Look through the entries below and extract exactly the lines from the one containing "dolgát, a profitod pedig folyamatosan" through the one containing "TUDJ MEG TÖBBET", ends included.

### Data for this task
########

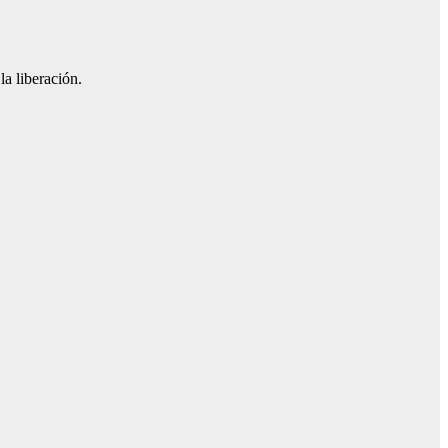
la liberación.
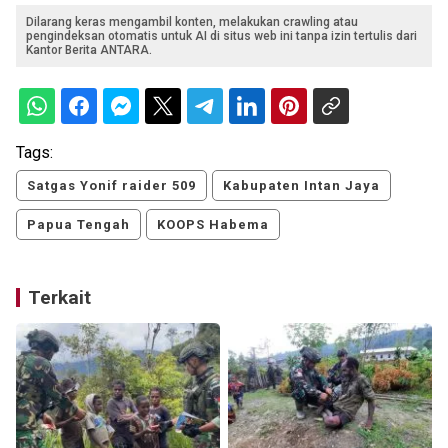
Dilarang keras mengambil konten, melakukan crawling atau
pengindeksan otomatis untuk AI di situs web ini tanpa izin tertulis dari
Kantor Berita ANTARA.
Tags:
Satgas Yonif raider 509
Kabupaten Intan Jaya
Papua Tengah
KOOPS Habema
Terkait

########

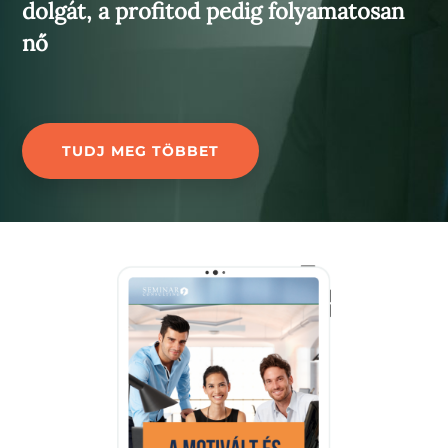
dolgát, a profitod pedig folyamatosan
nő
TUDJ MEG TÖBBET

########

### Answer below
dolgát, a profitod pedig folyamatosan
nő
TUDJ MEG TÖBBET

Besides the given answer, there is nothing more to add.